A new finding by physicists at MIT and in Israel shows that under certain specialized conditions, electrons can speed through a narrow opening in a piece of metal more easily than traditional theory says is possible.
This “superballistic” flow resembles the behavior of gases flowing through a constricted opening, however it takes place in a quantum-mechanical electron fluid, says MIT physics professor Leonid Levitov, who is the senior author of a paper describing the finding that appears this week in the Proceedings of the National Academy of Sciences.
In these constricted passageways, whether for gases passing through a tube or electrons moving through a section of metal that narrows to a point, it turns out that the more, the merrier: Big bunches of gas molecules, or big bunches of electrons, move faster than smaller numbers passing through the same bottleneck.
The behavior seems paradoxical. It’s as though a mob of people trying to squeeze through a doorway all at once find that they can get through faster than one person going through alone and unobstructed. But scientists have known for nearly a century that this is exactly what happens with gases passing through a tiny opening, and the behavior can be explained through simple, basic physics, Levitov says.
In a passageway of a given size, if there are few gas molecules, they can travel unimpeded in straight lines. This means if they are moving at random, most of them will quickly hit the wall and bounce off, losing some of their energy to the wall in the process and thus slowing down every time they hit. But with a bigger batch of molecules, most of them will bump into other molecules more often than they will hit the walls. Collisions with other molecules are “lossless,” since the total energy of the two particles that collide is preserved, and no overall slowdown occurs. “Molecules in a gas can achieve through ‘cooperation’ what they cannot accomplish individually,” he says.
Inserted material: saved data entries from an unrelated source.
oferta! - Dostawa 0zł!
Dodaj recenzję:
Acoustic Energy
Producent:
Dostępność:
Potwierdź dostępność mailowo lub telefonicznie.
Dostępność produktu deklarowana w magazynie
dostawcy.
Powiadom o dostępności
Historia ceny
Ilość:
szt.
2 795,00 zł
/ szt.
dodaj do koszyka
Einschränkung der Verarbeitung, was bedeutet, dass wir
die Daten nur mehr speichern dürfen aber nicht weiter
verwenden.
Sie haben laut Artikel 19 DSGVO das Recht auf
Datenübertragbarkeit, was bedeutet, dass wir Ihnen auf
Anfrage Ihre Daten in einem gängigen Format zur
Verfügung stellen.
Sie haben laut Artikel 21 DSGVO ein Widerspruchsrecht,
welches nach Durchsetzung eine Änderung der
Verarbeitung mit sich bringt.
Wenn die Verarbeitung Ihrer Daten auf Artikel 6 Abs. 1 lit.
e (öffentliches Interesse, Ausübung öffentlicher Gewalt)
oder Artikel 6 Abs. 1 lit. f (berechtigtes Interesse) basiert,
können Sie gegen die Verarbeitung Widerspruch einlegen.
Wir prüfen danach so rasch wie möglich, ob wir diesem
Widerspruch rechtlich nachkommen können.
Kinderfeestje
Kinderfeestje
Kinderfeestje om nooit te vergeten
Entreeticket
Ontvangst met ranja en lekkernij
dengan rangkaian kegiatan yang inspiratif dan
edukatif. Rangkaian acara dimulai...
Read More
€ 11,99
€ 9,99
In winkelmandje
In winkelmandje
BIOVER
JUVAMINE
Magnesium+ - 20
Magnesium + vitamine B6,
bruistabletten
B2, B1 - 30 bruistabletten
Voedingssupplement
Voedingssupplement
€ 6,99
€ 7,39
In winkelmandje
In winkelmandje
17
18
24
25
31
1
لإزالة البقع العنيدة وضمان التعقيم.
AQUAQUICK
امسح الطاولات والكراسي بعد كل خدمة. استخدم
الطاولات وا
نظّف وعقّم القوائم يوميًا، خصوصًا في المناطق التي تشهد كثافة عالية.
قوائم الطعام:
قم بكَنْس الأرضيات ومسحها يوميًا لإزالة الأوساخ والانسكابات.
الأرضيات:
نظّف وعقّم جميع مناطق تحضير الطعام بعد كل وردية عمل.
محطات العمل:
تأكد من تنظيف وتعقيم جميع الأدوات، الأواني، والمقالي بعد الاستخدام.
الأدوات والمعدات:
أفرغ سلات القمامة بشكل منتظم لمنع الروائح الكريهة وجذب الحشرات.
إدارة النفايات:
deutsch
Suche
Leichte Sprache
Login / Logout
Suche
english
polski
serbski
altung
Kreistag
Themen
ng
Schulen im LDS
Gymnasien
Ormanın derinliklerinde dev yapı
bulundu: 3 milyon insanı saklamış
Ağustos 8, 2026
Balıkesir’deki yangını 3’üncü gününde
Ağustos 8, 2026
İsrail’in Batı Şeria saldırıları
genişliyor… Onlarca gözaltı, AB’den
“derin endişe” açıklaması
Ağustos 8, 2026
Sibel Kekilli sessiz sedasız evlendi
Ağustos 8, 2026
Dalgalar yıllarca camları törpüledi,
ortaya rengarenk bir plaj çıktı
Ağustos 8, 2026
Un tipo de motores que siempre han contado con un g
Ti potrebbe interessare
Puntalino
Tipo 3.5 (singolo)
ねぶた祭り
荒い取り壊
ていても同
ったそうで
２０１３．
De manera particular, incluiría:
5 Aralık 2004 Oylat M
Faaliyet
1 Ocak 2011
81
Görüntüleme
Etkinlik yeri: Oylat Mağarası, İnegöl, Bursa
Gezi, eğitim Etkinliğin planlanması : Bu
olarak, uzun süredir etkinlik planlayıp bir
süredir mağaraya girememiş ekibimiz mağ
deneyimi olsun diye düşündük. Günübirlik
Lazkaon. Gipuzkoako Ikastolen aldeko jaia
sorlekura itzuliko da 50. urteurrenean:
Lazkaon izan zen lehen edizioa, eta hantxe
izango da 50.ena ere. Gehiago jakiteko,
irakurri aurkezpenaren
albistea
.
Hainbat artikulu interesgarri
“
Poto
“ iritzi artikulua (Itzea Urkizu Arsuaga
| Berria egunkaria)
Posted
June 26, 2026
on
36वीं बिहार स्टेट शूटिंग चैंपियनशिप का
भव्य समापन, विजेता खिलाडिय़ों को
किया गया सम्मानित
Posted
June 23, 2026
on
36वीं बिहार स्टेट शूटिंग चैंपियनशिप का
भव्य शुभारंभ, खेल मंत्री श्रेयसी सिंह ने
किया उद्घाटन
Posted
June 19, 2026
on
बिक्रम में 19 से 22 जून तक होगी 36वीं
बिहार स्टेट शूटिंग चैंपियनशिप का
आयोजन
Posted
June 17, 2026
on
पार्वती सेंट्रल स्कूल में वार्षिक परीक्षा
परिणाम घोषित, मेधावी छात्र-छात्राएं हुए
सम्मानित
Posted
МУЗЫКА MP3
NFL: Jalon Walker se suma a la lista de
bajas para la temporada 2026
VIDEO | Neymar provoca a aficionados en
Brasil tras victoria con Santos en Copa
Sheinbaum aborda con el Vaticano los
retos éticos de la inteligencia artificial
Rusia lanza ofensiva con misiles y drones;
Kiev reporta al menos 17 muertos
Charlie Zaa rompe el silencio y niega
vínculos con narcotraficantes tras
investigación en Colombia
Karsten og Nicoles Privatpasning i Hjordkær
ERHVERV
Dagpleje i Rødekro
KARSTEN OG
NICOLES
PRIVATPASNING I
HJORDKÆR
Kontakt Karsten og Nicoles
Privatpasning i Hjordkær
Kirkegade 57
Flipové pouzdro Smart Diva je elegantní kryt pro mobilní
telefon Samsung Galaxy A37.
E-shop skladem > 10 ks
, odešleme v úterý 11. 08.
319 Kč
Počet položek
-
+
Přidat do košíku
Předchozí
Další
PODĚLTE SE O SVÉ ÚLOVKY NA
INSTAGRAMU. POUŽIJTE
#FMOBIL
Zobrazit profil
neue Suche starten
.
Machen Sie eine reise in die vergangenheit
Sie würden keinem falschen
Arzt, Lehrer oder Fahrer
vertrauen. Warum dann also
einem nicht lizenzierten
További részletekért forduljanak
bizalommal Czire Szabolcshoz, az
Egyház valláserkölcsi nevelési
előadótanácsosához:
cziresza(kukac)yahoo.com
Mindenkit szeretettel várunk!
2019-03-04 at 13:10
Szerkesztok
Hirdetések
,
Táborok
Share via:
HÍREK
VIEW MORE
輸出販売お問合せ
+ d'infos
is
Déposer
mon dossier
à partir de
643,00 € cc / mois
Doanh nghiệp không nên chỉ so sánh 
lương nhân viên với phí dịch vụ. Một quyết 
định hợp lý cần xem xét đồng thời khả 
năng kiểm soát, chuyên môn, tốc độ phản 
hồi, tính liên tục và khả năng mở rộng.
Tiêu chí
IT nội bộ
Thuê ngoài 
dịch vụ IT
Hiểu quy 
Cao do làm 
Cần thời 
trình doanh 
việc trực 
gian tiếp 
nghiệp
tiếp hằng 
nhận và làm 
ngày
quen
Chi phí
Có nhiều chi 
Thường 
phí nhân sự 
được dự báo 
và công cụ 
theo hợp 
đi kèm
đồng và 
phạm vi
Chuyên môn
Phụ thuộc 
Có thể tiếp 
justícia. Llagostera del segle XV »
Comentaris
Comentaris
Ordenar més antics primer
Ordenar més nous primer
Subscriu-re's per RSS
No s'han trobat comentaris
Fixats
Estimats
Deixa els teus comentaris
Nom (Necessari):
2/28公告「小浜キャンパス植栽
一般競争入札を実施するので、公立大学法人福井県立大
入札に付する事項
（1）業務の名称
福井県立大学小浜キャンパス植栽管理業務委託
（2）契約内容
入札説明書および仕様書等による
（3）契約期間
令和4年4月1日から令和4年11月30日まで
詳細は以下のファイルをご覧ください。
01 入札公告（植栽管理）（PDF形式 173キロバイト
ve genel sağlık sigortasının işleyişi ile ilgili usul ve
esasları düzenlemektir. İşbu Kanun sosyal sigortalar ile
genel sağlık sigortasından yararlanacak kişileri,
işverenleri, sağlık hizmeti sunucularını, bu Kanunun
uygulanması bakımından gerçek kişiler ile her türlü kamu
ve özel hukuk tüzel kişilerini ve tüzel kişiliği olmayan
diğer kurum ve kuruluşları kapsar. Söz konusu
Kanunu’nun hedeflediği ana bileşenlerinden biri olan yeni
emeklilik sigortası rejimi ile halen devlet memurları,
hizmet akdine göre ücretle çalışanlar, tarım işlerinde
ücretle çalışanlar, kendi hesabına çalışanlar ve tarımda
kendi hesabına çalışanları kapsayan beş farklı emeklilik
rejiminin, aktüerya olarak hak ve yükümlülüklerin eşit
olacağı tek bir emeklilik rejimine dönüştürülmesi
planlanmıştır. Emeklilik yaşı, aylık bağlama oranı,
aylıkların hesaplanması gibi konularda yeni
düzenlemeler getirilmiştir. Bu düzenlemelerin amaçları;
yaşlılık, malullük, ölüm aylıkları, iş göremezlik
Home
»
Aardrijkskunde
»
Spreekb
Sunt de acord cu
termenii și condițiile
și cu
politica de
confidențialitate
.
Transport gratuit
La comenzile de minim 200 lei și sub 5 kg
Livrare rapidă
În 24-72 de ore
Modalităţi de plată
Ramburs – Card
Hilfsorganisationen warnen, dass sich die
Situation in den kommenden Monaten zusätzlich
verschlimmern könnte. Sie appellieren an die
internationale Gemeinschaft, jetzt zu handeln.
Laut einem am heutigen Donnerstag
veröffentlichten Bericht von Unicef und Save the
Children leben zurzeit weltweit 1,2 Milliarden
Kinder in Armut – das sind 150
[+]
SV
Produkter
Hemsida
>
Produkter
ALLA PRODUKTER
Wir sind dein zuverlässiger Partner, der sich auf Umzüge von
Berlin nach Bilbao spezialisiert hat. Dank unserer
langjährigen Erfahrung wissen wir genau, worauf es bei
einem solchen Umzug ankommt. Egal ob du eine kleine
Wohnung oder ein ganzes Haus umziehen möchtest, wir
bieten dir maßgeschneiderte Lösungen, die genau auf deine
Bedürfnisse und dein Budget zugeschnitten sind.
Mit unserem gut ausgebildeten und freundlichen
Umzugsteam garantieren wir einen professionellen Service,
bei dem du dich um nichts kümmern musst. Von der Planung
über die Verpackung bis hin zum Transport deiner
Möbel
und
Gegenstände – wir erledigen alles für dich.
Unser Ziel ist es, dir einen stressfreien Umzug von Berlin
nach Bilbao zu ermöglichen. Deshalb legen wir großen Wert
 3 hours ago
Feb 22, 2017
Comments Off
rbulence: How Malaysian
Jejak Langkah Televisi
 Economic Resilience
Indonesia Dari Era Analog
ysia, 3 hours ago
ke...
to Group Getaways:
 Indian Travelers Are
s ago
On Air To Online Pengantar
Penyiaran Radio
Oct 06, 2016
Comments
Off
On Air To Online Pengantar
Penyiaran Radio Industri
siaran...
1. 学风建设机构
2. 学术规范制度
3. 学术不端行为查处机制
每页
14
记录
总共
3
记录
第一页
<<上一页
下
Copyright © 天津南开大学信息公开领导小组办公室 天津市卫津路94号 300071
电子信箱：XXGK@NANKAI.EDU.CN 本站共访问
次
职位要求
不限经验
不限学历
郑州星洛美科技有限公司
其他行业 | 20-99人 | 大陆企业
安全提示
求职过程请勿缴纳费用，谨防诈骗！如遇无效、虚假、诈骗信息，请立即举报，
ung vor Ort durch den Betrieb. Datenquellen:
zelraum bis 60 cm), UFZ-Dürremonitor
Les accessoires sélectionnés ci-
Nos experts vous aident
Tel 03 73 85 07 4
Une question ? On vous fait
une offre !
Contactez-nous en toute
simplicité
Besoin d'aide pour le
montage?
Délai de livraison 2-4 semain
As the density of molecules in a passageway goes up, he explains, “You reach a point where the hydrodynamic pressure you need to push the gas through goes down, even though the particle density goes up.” In short, strange as it might seem, the crowding makes the molecules speed up.
The result is that, through a sufficiently narrow, point-like constriction in a metal, electrons can flow at a rate that exceeds what had been considered a fundamental limit, known as Landauer’s ballistic limit. Because of this, the team has dubbed the new effect “superballistic” flow. This represents a great drop in the electrical resistance of the metal — though it is much less of a drop than what would be required to produce the zero resistance in superconducting metals. However, unlike superconductivity, which requires extremely low temperatures, the new phenomenon may take place even at room temperature and thus may be far easier to implement for applications in electronic devices.
In fact, the phenomenon actually increases as the temperature rises. In contrast to superconductivity, Levitov says, superballistic flow “is assisted by temperature, rather than hindered by it.”
Through this mechanism, Levitov says, “we can overcome this boundary that everyone thought was a fundamental limit on how high the conductance could be. We’ve shown that one can do better than that.”
He says that though this particular paper is purely theoretical, other teams have already proved its basic predictions experimentally. While the speedup observed in flowing gases in the analogous case can achieve a tenfold or greater speedup, it remains to be seen whether improvements of that magnitude can be achieved for electrical conductance. But even modest reductions in resistance in some electronic circuits could be a significant improvement, he says.
“This work is careful, elegant, and surprising — all the hallmarks of very high-quality research,” says David Goldhaber-Gordon, a professor of physics at Stanford University who was not involved in this research. “In science, I feel phenomena that confound our intuitions are always useful in stretching our sense of what is possible. Here, the idea that more electrons can fit through an aperture if the electrons deflect each other rather than traveling freely and independently is quite counterintuitive, in fact the opposite of what we’re used to. It’s especially intriguing that Levitov and co-workers find that the conductance in such systems follows such a simple rule.”
While this work was theoretical, Goldhaber-Gordon adds, “Testing Levitov’s simple and striking predictions experimentally will be really exciting and plausible to achieve in graphene. … Researchers have imagined building new types of electronic switches based on ballistic electron flow. Levitov’s theoretical insights, if validated experimentally, would be highly relevant to this idea: Superballistic flow could allow these switches to perform better than expected (or could show that they won’t work as hoped).”
Haoyu Guo, the paper’s lead author, is a junior who had just arrived at MIT as a second-year transfer student from Peking University when he started the work on this project — an unusual level of achievement for an undergraduate, especially one who had just arrived on campus, Levitov says. Guo worked on the project in part through MIT’s Undergraduate Research Opportunities Program, or UROP.
The team also included Ekin Ilseven at MIT and Gregory Falkovich, a professor of physics at the Weizmann Institute in Rehovot, Israel.